I have always been an avid landscape and wildlife photographer however, over the past four or five years my photography has gradually become devoted to “Astro Photography”. In my case, I prefer to call this type of photography “Starry Landscapes”.
Astrophotography involves lots of advanced planning such as where certain heavenly bodies will be positioned for the landscape, will the moon be present in the sky, etc., etc., on certain nights of the year. This is carried out in a wonderfully useful App called Photopills. The biggest problem in the UK is whether the sky will be clear on the nights of the planned photographs.
When photographing landscape and stars in the middle of the night, the most important consideration is the light-gathering power of the lens. For this reason, many of the wide aperture Sigma Art lenses are widely used for Astro Photography. Probably the most popular Sigma Art lens is the superb 14mm f1.8 lens which I love using.
In Astrophotography the main aim is to display the stars as sharp pinpoint objects. This dictates how long the exposure can be and therefore the maximum shutter speed. The maximum shutter speed depends upon the focal length of the lens. The more wide-angle the lens the longer the possible shutter speed. With a 14mm lens, it is possible to use shutter speeds as long as 20-25 seconds. But unfortunately, with a 50mm lens, the maximum shutter speed becomes shortened to 5 or 6 seconds. For this reason, the 14mm lens is the most widely used lens for Astro Photography.
Unfortunately, not all lenses are not suitable for Astro Photography. Many lenses that are superb for normal daylight photography, often prove to be unsuitable for Astro Photography, when used at wide apertures. They are frequently prone to “Coma Distortion” which only becomes evident when subjects like stars are photographed. Coma distortion makes pinpoint stars appear elongated with winglike shapes!! This usually appears in the corners of the frames, spoiling Astro images. This distortion normally decreases as the lens is stopped down. In the case of the Sigma Art 14mm f1.8 lens, the coma distortions only slight, wide open, but has disappeared by f2.5 making it a great Astro lens.
Unfortunately, a 14mm lens is so wide that it fills the frame with massive amounts of sky and landscape, sometimes displaying far more than I would really like in all images. For this reason, I frequently use a 24mm lens. For many shots, even the 24mm lens gathers more of the landscape than I would really like and so I sometimes want to crop the image to a size more appropriate to that of a 35mm lens.
This finally brings me to why I am so thrilled with my new SIGMA 35mm F1.2 DG DN | Art lens.
At a focal length of 35mm the maximum shutter speed that I can use only 8 seconds which means that with a lesser lens I would be shooting at around f2.8, (to exclude coma) and using an ISO of 6400 – 10000!! When I read the description of the SIGMA 35mm | Art lens it claimed that the lens was virtually distortion-free, WIDE OPEN.
When I received the lens, on the first clear starry night I went out to test the lens for coma, at various apertures.
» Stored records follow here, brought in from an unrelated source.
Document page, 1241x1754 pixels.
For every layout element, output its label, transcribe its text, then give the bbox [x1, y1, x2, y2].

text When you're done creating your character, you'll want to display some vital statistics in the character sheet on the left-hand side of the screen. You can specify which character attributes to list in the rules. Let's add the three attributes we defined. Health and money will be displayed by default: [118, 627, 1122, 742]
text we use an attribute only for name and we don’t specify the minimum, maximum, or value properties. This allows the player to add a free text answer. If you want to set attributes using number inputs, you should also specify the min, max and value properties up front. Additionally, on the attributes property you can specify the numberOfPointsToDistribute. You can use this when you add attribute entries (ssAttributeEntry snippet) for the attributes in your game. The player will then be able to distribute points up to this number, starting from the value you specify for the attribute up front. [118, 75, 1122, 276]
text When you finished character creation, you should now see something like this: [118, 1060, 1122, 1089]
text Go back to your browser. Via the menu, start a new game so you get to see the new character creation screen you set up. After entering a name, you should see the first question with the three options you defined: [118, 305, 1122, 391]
I was blown away by the results. Even wide open at f1.2, there was hardly any coma distortion. At f1.2 only a tiny amount of coma could be detected in the extreme corners, when the image was magnified to 200%, in Adobe Lightroom. On stopping the lens down to f1.4 any hint of coma had totally disappeared. This means that I can use the lens for 8-second exposures at f1.4 and reduce my ISO values to ISO 1600 to ISO 3200! This gives me a massive advantage with this lens, at least 2 stops better than the best 35mm lenses.
I have only had the lens a short time but I seem to have settled into using the lens at apertures between f1.8 and f2.2 as I get marginally more depth of field at these apertures than at f1.2. When including closer objects such as the stones of Avebury or Stonehenge, I usually take a further exposure at f4 and with a longer shutter speed, to obtain sufficient depth of field to render the foreground sharp. This second image is then blended with the main exposure, using masks in Photoshop, to obtain sharpness throughout the image.
In a few words, this SIGMA 35mm F1.2 DG DN | Art lens has revolutionised my Astro Photography. I’m sure that it will soon become a regular part of my daytime camera bag!! It is a winner.